The problem is, many web sites are written with IE in mind because, for various reasons, it is the most popular browser. So for example, if you intended to create a web site and the currently most popular browser was IE6, you would create it with IE6 in mind. You may or may not add code that examines which browser version and make the visitor is using, and use additional code that can render the web page accordingly, but all that is hard work and complex.
So, your web page is created and attracting visitors. Then Microsoft introduces IE7. You test IE7 on your web site and find it works, with, perhaps, only a few minor modifications. But don't forget, many users out there will still have IE6, so you don't want to do too much that breaks your web site for them.
And so it goes on. The facts that IE is the most popular browser and that Microsoft used it's own version of HTML causes problems as Microsoft turns towards compliance.
Most professional web sites should work with any browser because they have professional web designers. You mentioned the BBC web site, but I have used IE and other browsers at the BBC site and have seen no issues, so I am not sure what problems you are referring to there.
Hope that helps.
I'm just doing a bit of research about html5 and I'm just wondering what peoples opinions were?
Looking at past releases of Internet Explorer (most notably IE7), it appears they have always been fairly troubled and riddled with issues such as the lack of backwards compatibility. I myself gave up using this browser a long time ago in favour of Opera and more recently, Google Chrome.

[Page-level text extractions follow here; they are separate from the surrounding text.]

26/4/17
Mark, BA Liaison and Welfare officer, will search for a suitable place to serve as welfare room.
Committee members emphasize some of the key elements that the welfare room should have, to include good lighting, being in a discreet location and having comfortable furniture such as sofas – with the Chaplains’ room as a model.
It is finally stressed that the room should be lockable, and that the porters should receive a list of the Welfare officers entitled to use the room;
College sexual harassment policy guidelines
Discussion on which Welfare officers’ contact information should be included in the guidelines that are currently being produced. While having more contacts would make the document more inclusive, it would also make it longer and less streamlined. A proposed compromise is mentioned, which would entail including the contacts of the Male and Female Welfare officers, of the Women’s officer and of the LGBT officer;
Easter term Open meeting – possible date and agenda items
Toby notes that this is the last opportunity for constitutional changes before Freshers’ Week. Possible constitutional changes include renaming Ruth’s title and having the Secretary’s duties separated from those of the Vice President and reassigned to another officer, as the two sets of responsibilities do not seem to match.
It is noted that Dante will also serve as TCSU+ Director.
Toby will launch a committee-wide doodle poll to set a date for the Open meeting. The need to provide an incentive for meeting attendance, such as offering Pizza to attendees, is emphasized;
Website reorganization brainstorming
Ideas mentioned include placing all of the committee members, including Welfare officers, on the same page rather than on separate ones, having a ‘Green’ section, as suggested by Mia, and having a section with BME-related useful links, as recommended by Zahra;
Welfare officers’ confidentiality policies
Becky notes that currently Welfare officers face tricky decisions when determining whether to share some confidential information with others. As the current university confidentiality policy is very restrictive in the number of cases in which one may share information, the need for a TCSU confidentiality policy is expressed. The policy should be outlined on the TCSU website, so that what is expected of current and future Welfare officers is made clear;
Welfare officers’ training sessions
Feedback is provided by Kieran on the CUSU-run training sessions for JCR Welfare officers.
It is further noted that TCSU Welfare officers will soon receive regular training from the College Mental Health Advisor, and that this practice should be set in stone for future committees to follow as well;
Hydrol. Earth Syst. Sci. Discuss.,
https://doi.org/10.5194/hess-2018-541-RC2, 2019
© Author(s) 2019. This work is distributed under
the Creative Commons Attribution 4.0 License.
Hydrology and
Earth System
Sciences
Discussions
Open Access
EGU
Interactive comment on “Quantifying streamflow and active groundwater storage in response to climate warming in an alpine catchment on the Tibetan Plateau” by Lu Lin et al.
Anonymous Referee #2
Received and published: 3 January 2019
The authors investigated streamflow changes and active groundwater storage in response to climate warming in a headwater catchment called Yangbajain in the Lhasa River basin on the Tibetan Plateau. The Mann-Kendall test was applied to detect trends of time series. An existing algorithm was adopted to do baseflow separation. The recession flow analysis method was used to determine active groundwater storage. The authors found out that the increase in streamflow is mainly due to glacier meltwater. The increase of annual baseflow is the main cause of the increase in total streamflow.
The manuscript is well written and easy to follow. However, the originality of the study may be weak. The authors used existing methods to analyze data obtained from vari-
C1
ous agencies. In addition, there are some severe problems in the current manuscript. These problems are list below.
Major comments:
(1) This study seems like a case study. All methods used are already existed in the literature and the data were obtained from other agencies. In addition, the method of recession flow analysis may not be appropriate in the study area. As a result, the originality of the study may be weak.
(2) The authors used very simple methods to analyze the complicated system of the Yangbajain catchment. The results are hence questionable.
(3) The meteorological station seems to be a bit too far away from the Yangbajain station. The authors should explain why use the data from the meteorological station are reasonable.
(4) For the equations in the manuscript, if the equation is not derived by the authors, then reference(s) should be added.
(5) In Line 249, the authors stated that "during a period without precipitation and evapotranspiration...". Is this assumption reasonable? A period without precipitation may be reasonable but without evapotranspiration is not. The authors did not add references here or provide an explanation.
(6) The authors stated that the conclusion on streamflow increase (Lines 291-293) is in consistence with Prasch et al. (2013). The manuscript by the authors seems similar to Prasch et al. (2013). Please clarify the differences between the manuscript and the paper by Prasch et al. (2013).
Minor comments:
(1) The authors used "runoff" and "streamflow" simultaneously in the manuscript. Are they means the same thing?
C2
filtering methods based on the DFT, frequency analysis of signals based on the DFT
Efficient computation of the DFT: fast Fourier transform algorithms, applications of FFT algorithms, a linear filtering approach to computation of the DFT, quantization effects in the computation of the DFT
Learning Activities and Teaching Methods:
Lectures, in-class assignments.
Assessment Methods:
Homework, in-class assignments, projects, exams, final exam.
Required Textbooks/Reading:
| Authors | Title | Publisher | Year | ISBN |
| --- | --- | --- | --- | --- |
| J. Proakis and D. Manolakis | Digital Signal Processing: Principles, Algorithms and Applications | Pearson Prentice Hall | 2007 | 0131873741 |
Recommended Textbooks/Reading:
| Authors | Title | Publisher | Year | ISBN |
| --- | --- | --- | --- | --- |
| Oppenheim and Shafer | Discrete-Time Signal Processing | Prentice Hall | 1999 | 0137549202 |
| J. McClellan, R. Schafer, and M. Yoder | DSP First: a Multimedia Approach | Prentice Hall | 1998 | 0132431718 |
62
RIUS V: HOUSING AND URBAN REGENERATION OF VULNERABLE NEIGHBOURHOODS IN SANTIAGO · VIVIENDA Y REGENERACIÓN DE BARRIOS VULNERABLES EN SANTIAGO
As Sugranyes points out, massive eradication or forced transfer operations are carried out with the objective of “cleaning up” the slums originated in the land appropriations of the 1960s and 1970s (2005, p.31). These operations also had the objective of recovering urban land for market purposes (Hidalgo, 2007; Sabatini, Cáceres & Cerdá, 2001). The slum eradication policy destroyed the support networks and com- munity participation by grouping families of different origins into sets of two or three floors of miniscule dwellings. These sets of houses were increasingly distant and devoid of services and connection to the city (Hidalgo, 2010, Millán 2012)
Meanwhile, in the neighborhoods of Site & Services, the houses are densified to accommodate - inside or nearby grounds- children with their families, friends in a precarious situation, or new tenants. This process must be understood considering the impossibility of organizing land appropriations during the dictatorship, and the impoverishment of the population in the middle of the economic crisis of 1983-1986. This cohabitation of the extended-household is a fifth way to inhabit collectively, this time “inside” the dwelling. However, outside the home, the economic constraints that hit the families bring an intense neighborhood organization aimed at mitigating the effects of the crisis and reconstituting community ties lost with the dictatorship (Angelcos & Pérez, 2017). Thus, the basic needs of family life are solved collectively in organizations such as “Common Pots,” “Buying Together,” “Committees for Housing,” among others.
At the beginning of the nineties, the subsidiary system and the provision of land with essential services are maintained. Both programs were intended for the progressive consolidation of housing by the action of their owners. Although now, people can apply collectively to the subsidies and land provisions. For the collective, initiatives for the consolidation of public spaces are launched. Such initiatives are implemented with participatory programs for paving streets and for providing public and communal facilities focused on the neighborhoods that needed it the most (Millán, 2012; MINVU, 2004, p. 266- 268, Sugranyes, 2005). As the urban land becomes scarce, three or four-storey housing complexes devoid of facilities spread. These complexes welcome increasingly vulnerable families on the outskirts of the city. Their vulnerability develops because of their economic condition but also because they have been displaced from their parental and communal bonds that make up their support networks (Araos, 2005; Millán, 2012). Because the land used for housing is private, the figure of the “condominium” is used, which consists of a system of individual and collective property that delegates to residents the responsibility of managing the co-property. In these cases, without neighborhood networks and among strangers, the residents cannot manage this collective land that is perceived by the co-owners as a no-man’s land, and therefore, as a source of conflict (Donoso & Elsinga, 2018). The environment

IE8, despite being the most standards compliant release of IE so far apparently still has flaws and doesn't render some pages (such as some facebook pages, cnn, bbc, etc) properly. I just wondered why this is? Does the blame here fall with the web developers or with microsoft? I don't know a whole lot about it, but I'm leaning towards microsoft. Other browsers do not appear to have this problem. Can anybody set me straight?
I've also heard that IE doesn't at the moment have as much support for HTML5 as other browsers. Does anybody else agree that when this new standard is released, while it is long overdue and needed, it will create another hurdle for developers to get it working with Internet Explorer, which currently captures 75% of the browser market.